▶ Assignment 1
Return the court opinion from "MEMORANDUM OPINION AND" to "motion is DENIED.", copied word for word.
▶ Assignment 2
Rewrite the records from the start through the line containing "A coffee with… Adelle Hudson", replacing "cookies" with "trackers" and keeping everything else the same. Give only those lines, and leave out the pictures.

▶ Selected passage
______

United States District Court, W.D. Arkansas, Hot Springs Division
Dec 20, 2005
Case No. 05-6010 (W.D. Ark. Dec. 20, 2005)

Opinion

Case No. 05-6010.

December 20, 2005


MEMORANDUM OPINION AND ORDER


The Court this date has for consideration the Defendant's Motion for Summary Judgment (Doc. 6) on Plaintiff's tort claims based on Arkansas State law. In its motion, Defendant contends Plaintiffs are unable to meet their burden of proof under Arkansas premises liability case law, and no genuine issues of material fact remain. Plaintiffs allege that genuine issues of material fact exist, specifically whether the "foreign substance" was present for a time long enough to render Defendant negligent and whether Defendant committed a tort of outrage. For the reasons that follow, we determine Defendant's motion is DENIED.

This case was originally filed in the Circuit Court of Garland County, Arkansas and was properly removed to this Court pursuant to 28 U.S.C. § 1441. Notice of Removal (Doc. 1). Diversity of citizenship exist, therefore, this Court has original subject matter jurisdiction under 28 U.S.C. 1332(a). Id.

Defendant's Motion for Summary Judgment, para. 8 (Doc. 6).

See Plaintiff's Response to Motion for Summary Judgment (Doc. 9) and Plaintiff's Memorandum of Law in Support of Plaintiffs' Response to Motion for Summary Judgment (Doc. 10).

A. Background

Except as noted, the following facts are not disputed. This case arises out of events occurring on March 5, 2004, at Defendant's store in Hot Springs, Arkansas. Plaintiff Jessica Jones and her mother, Plaintiff Missy Jones, entered the Defendant's dressing room area for Plaintiff Jessica Jones to try on a swimsuit. Upon entering the area, both Plaintiffs noticed an odor. Plaintiff Missy Jones then entered a second dressing room, while Plaintiff Missy Jones located a store employee to inquire about the odor. Plaintiff Missy Jones returned to the dressing area with a store employee. The store employee, Regina Murders, contends she searched for any cause of the odor in all dressing rooms except the one which was occupied by Plaintiff Jessica Jones. Regina Murders claims she could not find the source of the odor. Plaintiffs allege that an unidentified store employee stated that the odor had been there for days and that air freshener had been sprayed to mask the odor. Neither Plaintiff is able to identify the employee, other than she was a white woman of medium build with short hair. No employee has admitted that they made such a comment or that air freshener had been used.

______

▶ Provided material
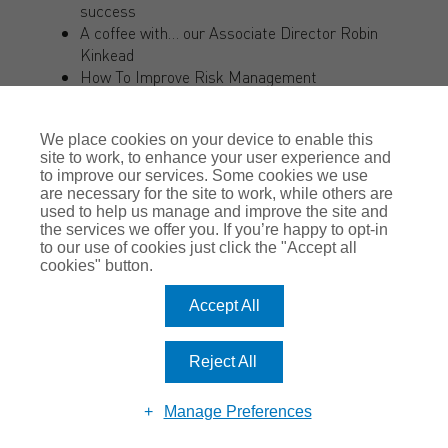
success
A coffee with… our Associate Director Robin
Kinkead
How To Improve Risk Management
Why you shouldn’t manage your own insurance
claim
We place cookies on your device to enable this
Are You Covered?
site to work, to enhance your user experience and
Is using air conditioning safe?
to improve our services. Some cookies we use
Protecting your unoccupied property
are necessary for the site to work, while others are
All you need to know about the Direct Vision
used to help us manage and improve the site and
Standard and HGV Safety Permit
the services we offer you. If you’re happy to opt-in
to our use of cookies just click the "Accept all
The Future of Modern Working
cookies" button.
The Romero guide to Professional Indemnity
Insurance
Accept All
Now is the time to improve your business’s IT
infrastructure
Let’s Stay Positive – Read Romero’s Good News
Reject All
Stories!
COVID-19: Workplace Safety and Liability Claims
Manage Preferences
A coffee with… Adelle Hudson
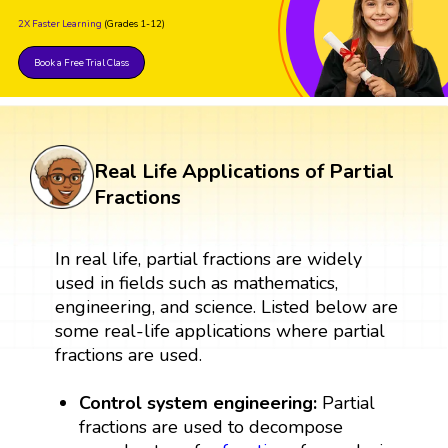
2X Faster Learning
(Grades 1-12)
Book a Free Trial Class
Real Life Applications of Partial
Fractions
In real life, partial fractions are widely
used in fields such as mathematics,
engineering, and science. Listed below are
some real-life applications where partial
fractions are used.
Control system engineering:
Partial
fractions are used to decompose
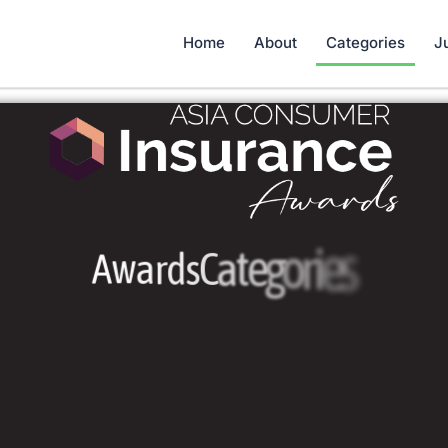
Home
About
Categories
J
A
w
a
r
d
s
C
a
t
e
g
o
r
i
e
s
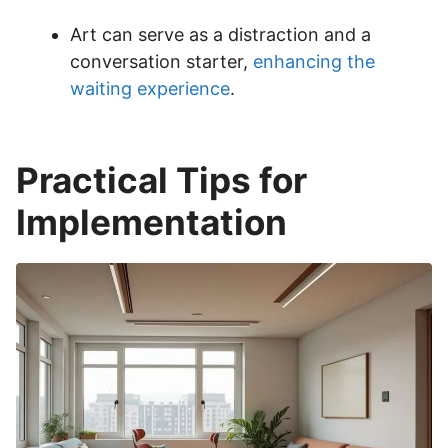
Art can serve as a distraction and a
conversation starter,
enhancing the
waiting experience
.
Practical Tips for
Implementation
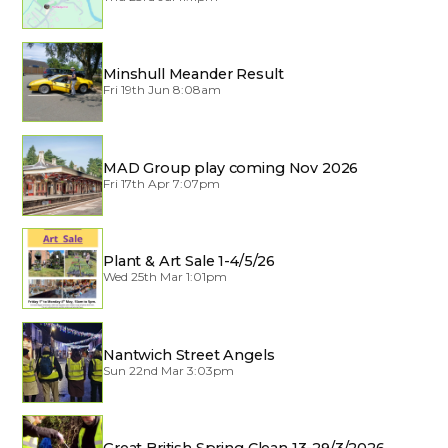
Minshull Meander Result
Fri 19th Jun 8:08am
MAD Group play coming Nov 2026
Fri 17th Apr 7:07pm
Plant & Art Sale 1-4/5/26
Wed 25th Mar 1:01pm
Nantwich Street Angels
Sun 22nd Mar 3:03pm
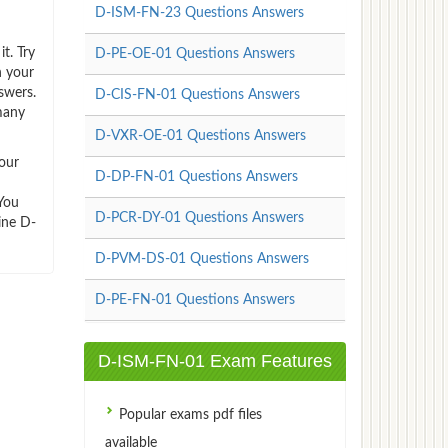
D-ISM-FN-23 Questions Answers
t. Try
D-PE-OE-01 Questions Answers
n your
swers.
D-CIS-FN-01 Questions Answers
many
D-VXR-OE-01 Questions Answers
our
D-DP-FN-01 Questions Answers
You
D-PCR-DY-01 Questions Answers
ine D-
D-PVM-DS-01 Questions Answers
D-PE-FN-01 Questions Answers
D-ISM-FN-01 Exam Features
Popular exams pdf files
available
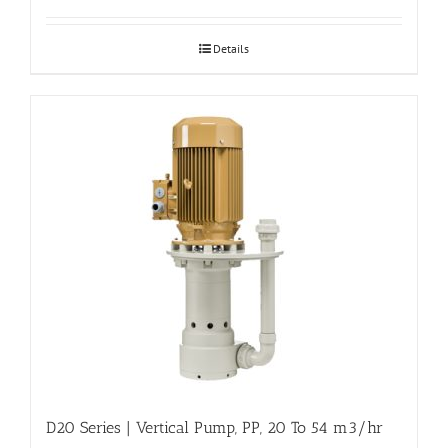
Details
D20 Series | Vertical Pump, PP, 20 To 54 m3/hr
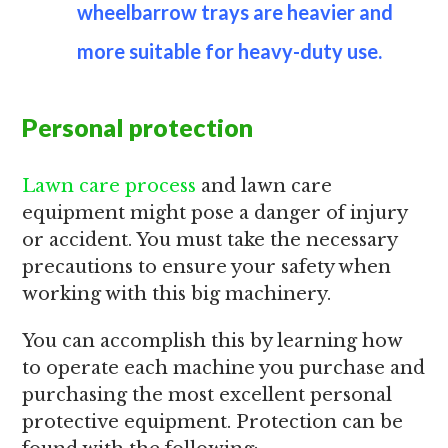
wheelbarrow trays are heavier and
more suitable for heavy-duty use.
Personal protection
Lawn care process
and lawn care
equipment might pose a danger of injury
or accident. You must take the necessary
precautions to ensure your safety when
working with this big machinery.
You can accomplish this by learning how
to operate each machine you purchase and
purchasing the most excellent personal
protective equipment. Protection can be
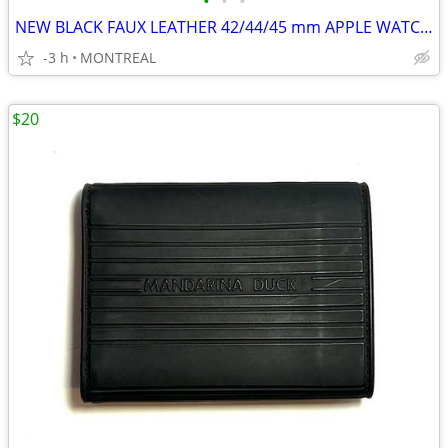
•
•
•
NEW BLACK FAUX LEATHER 42/44/45 mm APPLE WATCH WATCH STRAP
-3 h
MONTREAL
$20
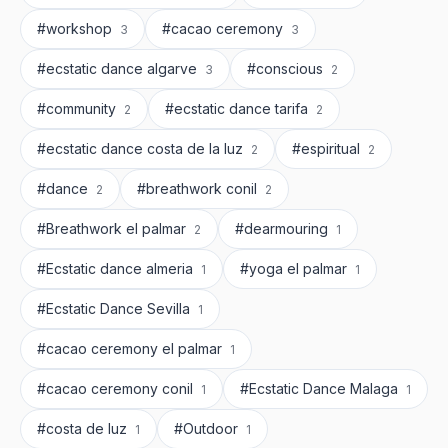
#workshop
#cacao ceremony
3
3
#ecstatic dance algarve
#conscious
3
2
#community
#ecstatic dance tarifa
2
2
#ecstatic dance costa de la luz
#espiritual
2
2
#dance
#breathwork conil
2
2
#Breathwork el palmar
#dearmouring
2
1
#Ecstatic dance almeria
#yoga el palmar
1
1
#Ecstatic Dance Sevilla
1
#cacao ceremony el palmar
1
#cacao ceremony conil
#Ecstatic Dance Malaga
1
1
#costa de luz
#Outdoor
1
1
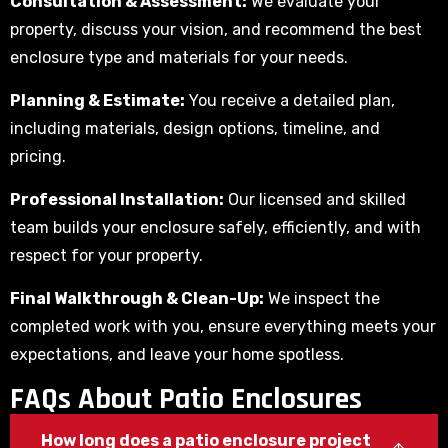
Consultation & Assessment:
We evaluate your
property, discuss your vision, and recommend the best
enclosure type and materials for your needs.
Planning & Estimate:
You receive a detailed plan,
including materials, design options, timeline, and
pricing.
Professional Installation:
Our licensed and skilled
team builds your enclosure safely, efficiently, and with
respect for your property.
Final Walkthrough & Clean-Up:
We inspect the
completed work with you, ensure everything meets your
expectations, and leave your home spotless.
FAQs About Patio Enclosures
How long does a patio enclosure project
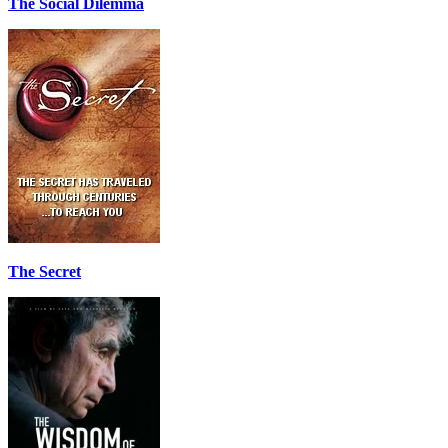
The Social Dilemma
The Secret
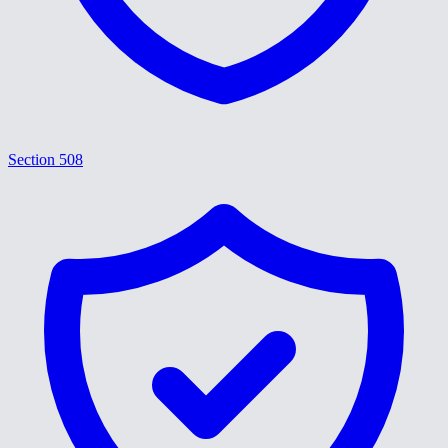
Section 508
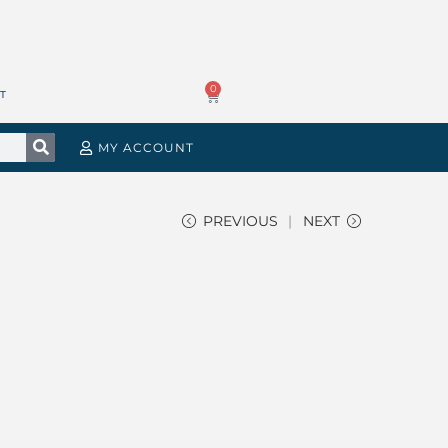
0
T
MY ACCOUNT
PREVIOUS
NEXT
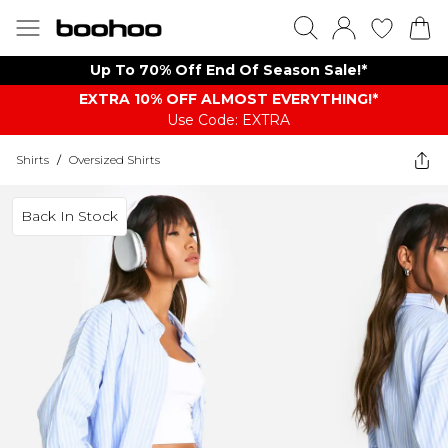
Up To 70% Off End Of Season Sale!*
EXTRA 10% OFF ALMOST EVERYTHING​​​!*
Use Code: EXTRA
Shirts
/
Oversized Shirts
Back In Stock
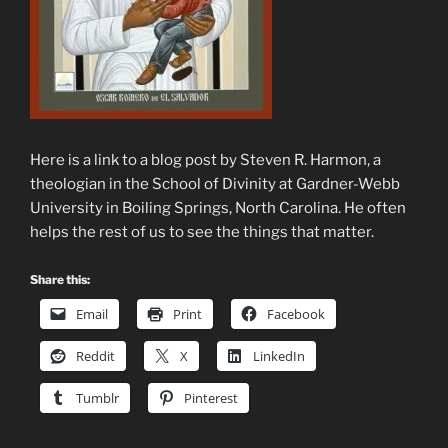
Here is a link to a blog post by Steven R. Harmon, a
theologian in the School of Divinity at Gardner-Webb
University in Boiling Springs, North Carolina. He often
helps the rest of us to see the things that matter.
Share this:
Email
Print
Facebook
Reddit
X
LinkedIn
Tumblr
Pinterest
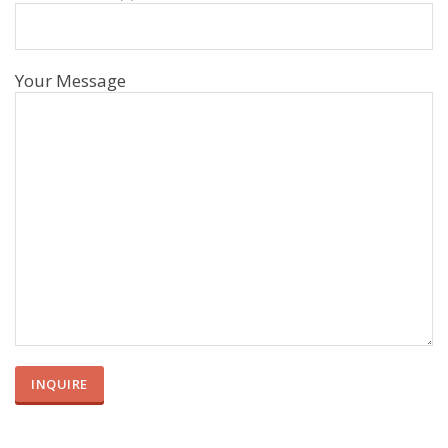
Your Message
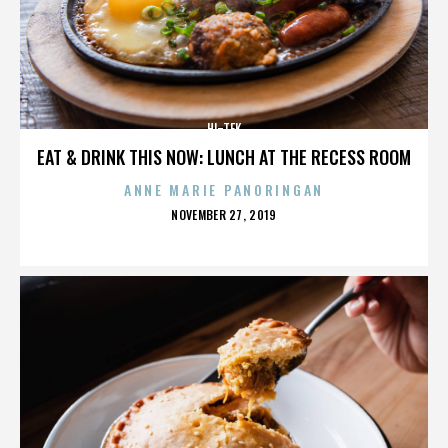
HI-TEK
EAT & DRINK THIS NOW: LUNCH AT THE RECESS ROOM
ANNE MARIE PANORINGAN
POSTED
NOVEMBER 27, 2019
ON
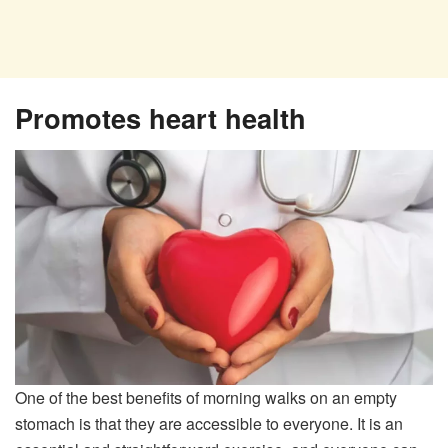
Promotes heart health
One of the best benefits of morning walks on an empty
stomach is that they are accessible to everyone. It is an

______

▶ Exercise result 1
MEMORANDUM OPINION AND ORDER


The Court this date has for consideration the Defendant's Motion for Summary Judgment (Doc. 6) on Plaintiff's tort claims based on Arkansas State law. In its motion, Defendant contends Plaintiffs are unable to meet their burden of proof under Arkansas premises liability case law, and no genuine issues of material fact remain. Plaintiffs allege that genuine issues of material fact exist, specifically whether the "foreign substance" was present for a time long enough to render Defendant negligent and whether Defendant committed a tort of outrage. For the reasons that follow, we determine Defendant's motion is DENIED.

▶ Exercise result 2
success
A coffee with… our Associate Director Robin
Kinkead
How To Improve Risk Management
Why you shouldn’t manage your own insurance
claim
We place trackers on your device to enable this
Are You Covered?
site to work, to enhance your user experience and
Is using air conditioning safe?
to improve our services. Some trackers we use
Protecting your unoccupied property
are necessary for the site to work, while others are
All you need to know about the Direct Vision
used to help us manage and improve the site and
Standard and HGV Safety Permit
the services we offer you. If you’re happy to opt-in
to our use of trackers just click the "Accept all
The Future of Modern Working
trackers" button.
The Romero guide to Professional Indemnity
Insurance
Accept All
Now is the time to improve your business’s IT
infrastructure
Let’s Stay Positive – Read Romero’s Good News
Reject All
Stories!
COVID-19: Workplace Safety and Liability Claims
Manage Preferences
A coffee with… Adelle Hudson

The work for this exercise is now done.